Imagen tomada de javerianacali.edu.co
Por Gregorio R. Moreno Flores
Hay una plaza, en un barrio que la prudencia me impide nombrar, que fue, por mucho tiempo, el dominio de los narcos, donde los soldados realizaban sus transacciones a vista de todos, a la sombra de un alumbrado público agonizante, y donde la luz que más brillaba era tal vez el Estado –que brillaba por su ausencia. Ahí como en todos los lugares donde no llega ni carabineros ni paz ciudadana, el monopolio de la fuerza les pertenece invariantemente a estos seres cuya única amenaza real proviene de las bandas rivales que les disputan el territorio. Ahí también abundan seres menores, pero igualmente dañinos, como asaltantes domésticos o ladrones de poca monta que roban por la noche las mallas de los cercos que los trabajadores municipales instalan durante el día.
Sin embargo, narcos, asaltantes y ladrones no contaban con el despertar de una de las mayores fuerzas de la humanidad: la voluntad inquebrantable de las madres y abuelas que jamás permitirán, mientras les anime el aliento, que la vida de su progenie se vea amenazada, y que, de ser necesario, no dudarán en torcer las astas del toro con sus propias manos. En pocas palabras, las madres y abuelas se tomaron la plaza. Ahí se juntaban todas las mañanas a tejer y todas las tardes a tomar once, y ahí mismo se turnaban para montar guardia por las noches, al abrigo de una casucha de madera, con la tozuda perseverancia de las viejas latinoamericanas de las novelas de García Márquez.
Poco a poco, los soldados, los asaltantes y los ladrones fueron desapareciendo, no por miedo al nulo poder de fuego de las matriarcas del barrio, sino que, de algún modo, asustados por la amenaza de los tirones de oreja de las abuelas de sus amigos de infancia o de sus propias madres y, sobre todo, por la condena globalizada que generaría el hacerles frente de forma violenta.
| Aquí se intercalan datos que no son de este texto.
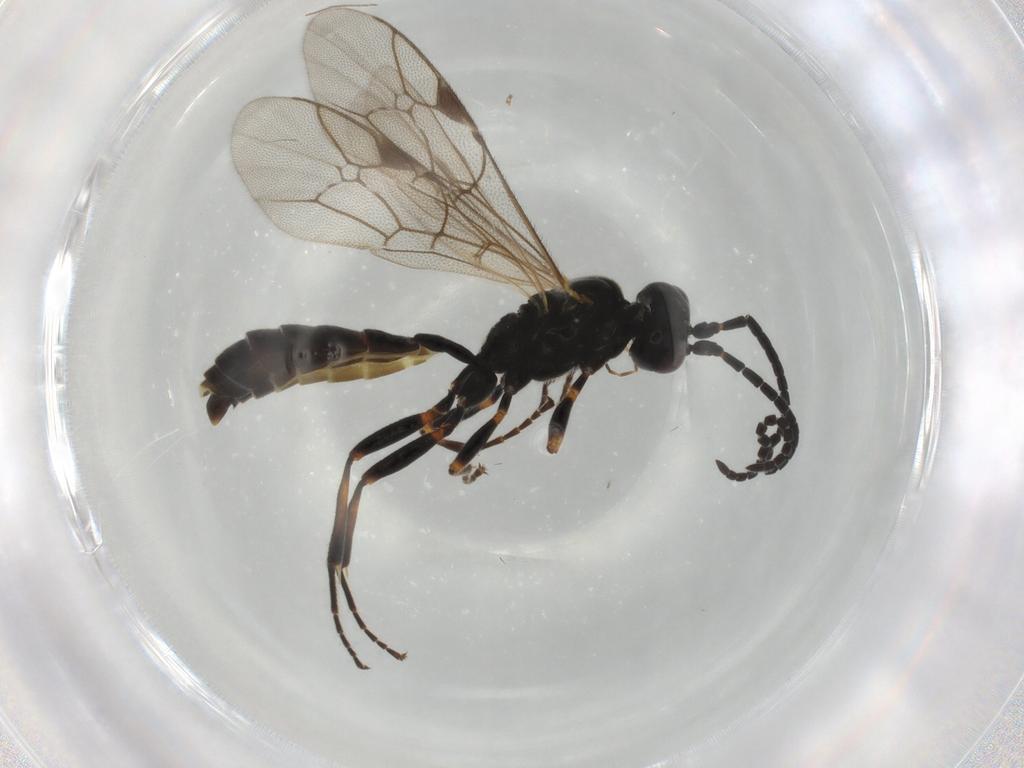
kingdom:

En su lugar, volvieron los niños a la hora de los juegos y los viejos a la hora en que el calor sofocante de la capital da paso a la brisa de la tarde, y la placita volvió a ser el dominio de las familias del barrio.
Detalles más, detalles menos, el gran logro de las Abuelas de la Placita fue la recuperación de un espacio comunitario donde vecinas y vecinos pudieron volver a encontrarse, un lugar con el cual identificarse y reconstruir el tejido social perdido que nos invita a cuidarnos mutuamente. Los espacios culturales y deportivos cumplen esta misma función. Cuando iluminamos una cancha, no solo le entregamos a los deportistas un espacio para practicar la vida sana. También le entregamos los alrededores a paseantes, amigos y parejas, devolviéndole, en el fondo, la noche a la comunidad.
Ojalá pudiéramos contar más historias como estas, pero, a fin de cuentas, ¿es la suma de estas iniciativas locales la solución a la violencia en nuestros barrios? Por supuesto que no. Afirmarlo sería, además de ingenuo, de un reduccionismo igual de flagrante que el pensar que todo se resuelve con las armas. También necesitamos respuestas institucionales cuidadosamente planificadas. Pero también pecamos de ingenuos al olvidar que el crimen es, en realidad, un síntoma –tal vez el más visible y doloroso– de un problema mayor, cuyas múltiples dimensiones van desde las infancias desprotegidas y la falta de oportunidades hasta la corrupción y la falta de voluntades políticas. Su combate exige, por lo tanto, un enfoque multidimensional que incluye, por cierto, la reconstrucción del tejido social. Ni todas las abuelas de todas las placitas serán capaces de erradicar la delincuencia en los barrios, pero su historia es un fuerte llamado de atención a quienes solo piden la militarización del conflicto, olvidando una verdad tan fundamental como escurridiza: la violencia no necesariamente se soluciona con más violencia.